What is expected:
From the entries that follow, pick out all lines holding "global".

Material provided:
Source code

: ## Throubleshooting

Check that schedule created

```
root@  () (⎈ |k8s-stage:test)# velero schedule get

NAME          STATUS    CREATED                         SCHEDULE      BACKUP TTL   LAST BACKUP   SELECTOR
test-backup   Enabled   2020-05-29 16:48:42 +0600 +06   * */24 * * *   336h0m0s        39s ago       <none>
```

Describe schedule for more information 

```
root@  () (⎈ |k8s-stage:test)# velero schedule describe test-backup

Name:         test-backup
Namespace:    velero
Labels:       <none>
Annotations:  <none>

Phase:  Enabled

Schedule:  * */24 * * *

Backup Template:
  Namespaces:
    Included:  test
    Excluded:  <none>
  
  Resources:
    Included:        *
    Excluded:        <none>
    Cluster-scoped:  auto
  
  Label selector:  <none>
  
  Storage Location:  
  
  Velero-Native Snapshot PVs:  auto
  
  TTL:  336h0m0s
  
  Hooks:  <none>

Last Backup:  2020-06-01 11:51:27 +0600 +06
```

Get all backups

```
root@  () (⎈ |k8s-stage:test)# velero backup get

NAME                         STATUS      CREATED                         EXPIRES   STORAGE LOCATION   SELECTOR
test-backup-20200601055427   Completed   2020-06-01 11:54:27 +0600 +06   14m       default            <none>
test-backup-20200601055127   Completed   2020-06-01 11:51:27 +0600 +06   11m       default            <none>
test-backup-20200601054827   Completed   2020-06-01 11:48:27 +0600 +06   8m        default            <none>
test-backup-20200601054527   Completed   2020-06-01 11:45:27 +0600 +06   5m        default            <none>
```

--

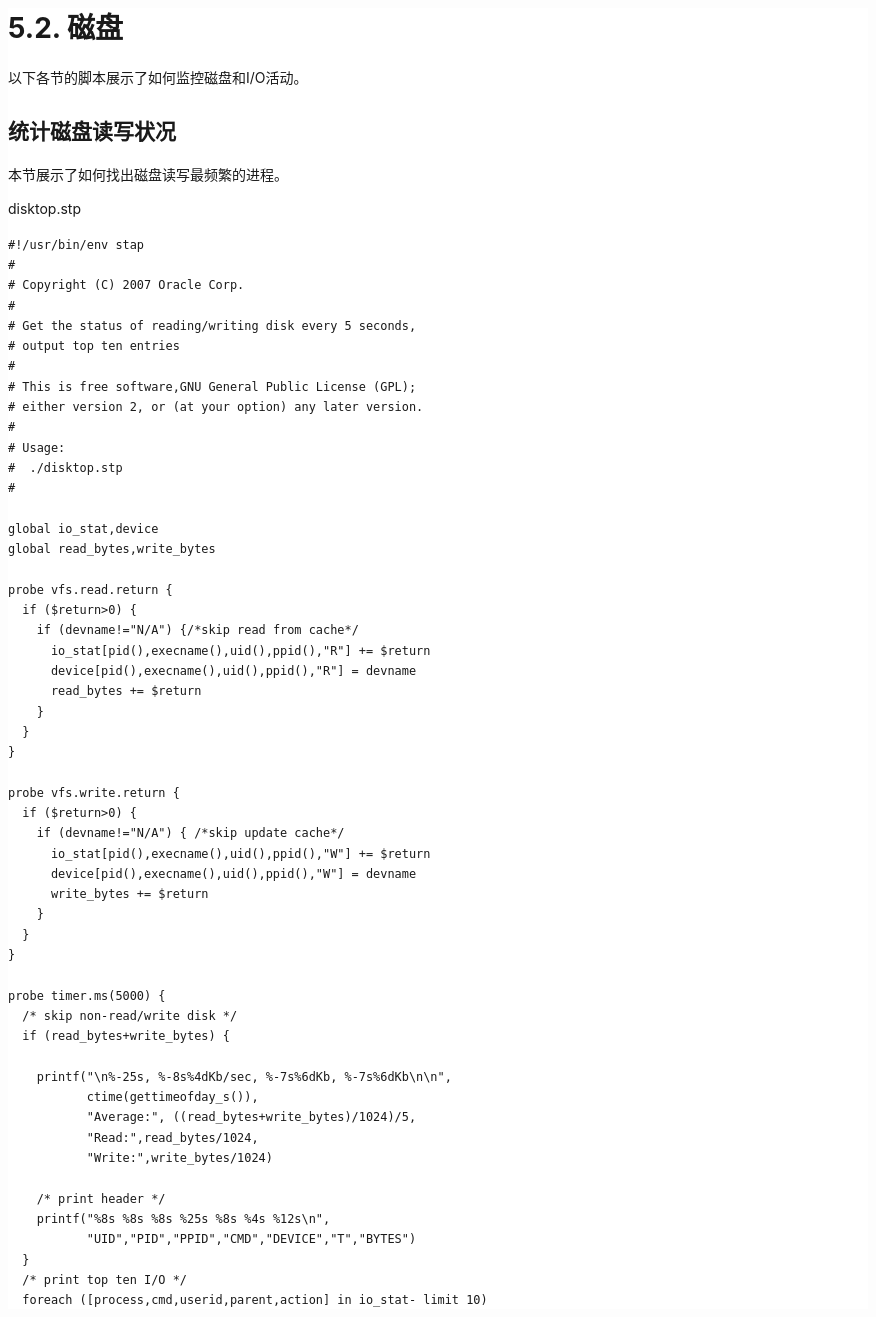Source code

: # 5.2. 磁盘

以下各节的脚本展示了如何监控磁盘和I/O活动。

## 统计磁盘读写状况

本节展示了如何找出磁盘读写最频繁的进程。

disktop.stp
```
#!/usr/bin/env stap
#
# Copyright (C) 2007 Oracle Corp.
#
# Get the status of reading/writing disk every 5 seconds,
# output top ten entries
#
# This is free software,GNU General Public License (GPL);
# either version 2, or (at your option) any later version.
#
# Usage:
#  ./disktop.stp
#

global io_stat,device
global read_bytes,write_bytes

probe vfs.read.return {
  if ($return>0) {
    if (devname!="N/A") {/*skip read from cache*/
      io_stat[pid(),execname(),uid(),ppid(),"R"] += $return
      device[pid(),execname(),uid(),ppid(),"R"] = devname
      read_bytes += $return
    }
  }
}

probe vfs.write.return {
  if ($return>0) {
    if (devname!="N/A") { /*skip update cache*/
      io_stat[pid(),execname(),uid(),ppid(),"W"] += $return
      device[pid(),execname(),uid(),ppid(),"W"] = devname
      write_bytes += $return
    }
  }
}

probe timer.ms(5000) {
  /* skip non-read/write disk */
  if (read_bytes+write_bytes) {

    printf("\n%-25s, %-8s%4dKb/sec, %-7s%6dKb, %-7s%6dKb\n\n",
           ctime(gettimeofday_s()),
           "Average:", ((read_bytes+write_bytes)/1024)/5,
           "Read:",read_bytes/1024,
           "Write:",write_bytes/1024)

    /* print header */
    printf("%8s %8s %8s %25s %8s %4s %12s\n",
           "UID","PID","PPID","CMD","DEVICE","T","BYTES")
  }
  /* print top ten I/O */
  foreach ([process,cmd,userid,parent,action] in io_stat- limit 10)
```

Completed exercise:
global io_stat,device
global read_bytes,write_bytes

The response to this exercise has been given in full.